The Valongo Wharf of Rio de Janeiro has sparked a tense debate between local developers and an American architect that has made it her mission to get support for excavating the area. The wharf is the site of one of the world’s largest, most widely traversed slave ports in history, as over 500,000 Africans set foot on the site after surviving the trek across the Atlantic.
Despite its history, today the area simply looks like a lot with masses of stones and a few scattered signs referencing the significance of the site.
The wharf sits in one of Rio’s abandoned neighborhoods.
Valongo was in part excavated in a project costing millions entitled “Porto Maravilha” worth millions of dollars. The project was started to bring more business to the neighborhood.

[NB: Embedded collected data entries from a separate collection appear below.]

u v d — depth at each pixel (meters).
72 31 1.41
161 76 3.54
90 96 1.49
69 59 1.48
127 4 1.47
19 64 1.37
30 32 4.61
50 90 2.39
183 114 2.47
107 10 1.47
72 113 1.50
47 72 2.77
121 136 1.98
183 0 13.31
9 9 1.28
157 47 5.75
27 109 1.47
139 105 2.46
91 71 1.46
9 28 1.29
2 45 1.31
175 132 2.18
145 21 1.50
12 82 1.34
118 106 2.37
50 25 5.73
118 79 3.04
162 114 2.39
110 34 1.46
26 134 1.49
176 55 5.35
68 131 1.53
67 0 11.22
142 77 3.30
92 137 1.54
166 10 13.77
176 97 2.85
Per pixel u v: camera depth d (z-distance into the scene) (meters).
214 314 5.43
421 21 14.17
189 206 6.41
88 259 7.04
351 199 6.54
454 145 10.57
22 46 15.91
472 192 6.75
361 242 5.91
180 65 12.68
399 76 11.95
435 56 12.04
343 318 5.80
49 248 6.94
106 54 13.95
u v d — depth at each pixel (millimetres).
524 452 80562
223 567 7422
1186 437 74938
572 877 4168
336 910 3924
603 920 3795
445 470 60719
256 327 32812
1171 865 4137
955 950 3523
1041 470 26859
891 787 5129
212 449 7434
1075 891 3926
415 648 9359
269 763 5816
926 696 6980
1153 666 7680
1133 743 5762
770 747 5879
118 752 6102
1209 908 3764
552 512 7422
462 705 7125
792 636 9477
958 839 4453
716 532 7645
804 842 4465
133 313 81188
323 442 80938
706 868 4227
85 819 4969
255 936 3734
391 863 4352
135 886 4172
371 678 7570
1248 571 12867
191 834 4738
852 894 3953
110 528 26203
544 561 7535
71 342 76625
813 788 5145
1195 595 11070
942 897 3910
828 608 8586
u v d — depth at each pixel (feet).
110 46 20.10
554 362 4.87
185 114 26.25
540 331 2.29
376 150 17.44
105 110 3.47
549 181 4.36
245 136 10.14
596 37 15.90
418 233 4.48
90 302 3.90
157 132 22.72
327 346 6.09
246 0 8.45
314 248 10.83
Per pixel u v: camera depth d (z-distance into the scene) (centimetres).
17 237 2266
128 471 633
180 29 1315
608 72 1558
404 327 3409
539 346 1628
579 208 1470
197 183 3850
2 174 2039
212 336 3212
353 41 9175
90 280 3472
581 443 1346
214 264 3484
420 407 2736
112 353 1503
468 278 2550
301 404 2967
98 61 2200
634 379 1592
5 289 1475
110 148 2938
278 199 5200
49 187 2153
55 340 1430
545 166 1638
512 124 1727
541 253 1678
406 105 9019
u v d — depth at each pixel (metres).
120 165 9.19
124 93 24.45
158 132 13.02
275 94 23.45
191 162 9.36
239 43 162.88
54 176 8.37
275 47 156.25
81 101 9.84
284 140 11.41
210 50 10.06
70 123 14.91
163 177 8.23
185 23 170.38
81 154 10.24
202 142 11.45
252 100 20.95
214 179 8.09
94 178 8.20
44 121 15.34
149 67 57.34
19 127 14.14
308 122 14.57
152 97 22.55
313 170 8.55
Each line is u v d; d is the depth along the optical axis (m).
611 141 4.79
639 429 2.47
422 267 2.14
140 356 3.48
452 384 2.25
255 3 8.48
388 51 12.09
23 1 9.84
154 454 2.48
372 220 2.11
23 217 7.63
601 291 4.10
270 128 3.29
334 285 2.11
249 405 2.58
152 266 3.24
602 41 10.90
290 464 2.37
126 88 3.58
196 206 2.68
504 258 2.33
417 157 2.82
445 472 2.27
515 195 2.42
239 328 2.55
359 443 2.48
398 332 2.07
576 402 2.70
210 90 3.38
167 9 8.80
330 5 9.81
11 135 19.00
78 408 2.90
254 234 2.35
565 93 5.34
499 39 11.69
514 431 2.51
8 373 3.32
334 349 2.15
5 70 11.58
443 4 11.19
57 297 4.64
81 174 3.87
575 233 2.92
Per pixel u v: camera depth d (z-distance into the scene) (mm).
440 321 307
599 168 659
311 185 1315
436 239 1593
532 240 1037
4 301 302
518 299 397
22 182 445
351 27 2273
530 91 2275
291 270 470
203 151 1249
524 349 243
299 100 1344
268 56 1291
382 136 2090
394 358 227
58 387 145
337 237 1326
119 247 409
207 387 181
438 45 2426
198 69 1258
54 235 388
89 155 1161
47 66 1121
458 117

However, Black activists and historians are pushing for more work to be done in excavating the wharf, given the importance and rarity of the site. Historians previously of the site’s location, but they weren’t aware of how well preserved the slave port was until developers began their $2 billion renovation of the area to give it some attractions and generate a profit on the land.
“‘The fact is that in Brazil sites dealing with African heritage are just less important,” said Elisa Larkin Nascimento, who heads Rio’s Ipeafro Afro-Brazilian Studies and Research Institute. “It’s a very neat statement of Brazilian racism. They are not interested in the history of Africans in Brazil…’
Built in 1811 on what was then the outskirts of town to replace a more central slave port, Valongo was literally buried – first beneath the paving stones of the stately wharf reconstructed to receive the bride of Brazil’s Portuguese emperor in 1843 and then over the following century and a half beneath layer after layer of pavement.
‘The decision to bury it was deliberate,” Fajardo said. “I believe it was a strategy to erase the memory of the practice of slavery.’
Sara Zewde, the architect that has been lobbying for more excavation and preservation of the site, has garnered support from Rio’s cultural heritage office on her proposal to build a walkway that would give locals space to perform and engage in traditional music, dance and martial arts—namely samba and capoeira. Zewde is also interested in planting African plants like the baobab tree to make vivid depictions of the Africans’ background and transition into the slave port.
However, the Porto Maravilha’s developers have so far expressed their disinterest in doing more work on the slave site, saying it would set their plans back for months at a time. They also argue that the work it would take to do more excavation wouldn’t yield a big enough return on the investment.
Zewde is hardly satisfied with the agency’s excuses and insists that a more extensive excavation has a much larger significance than what the agency is publicly acknowledging.
“It’s not just about the Black movement, it’s not just about Rio or Brazil,” Zewde said. “It’s about world history.”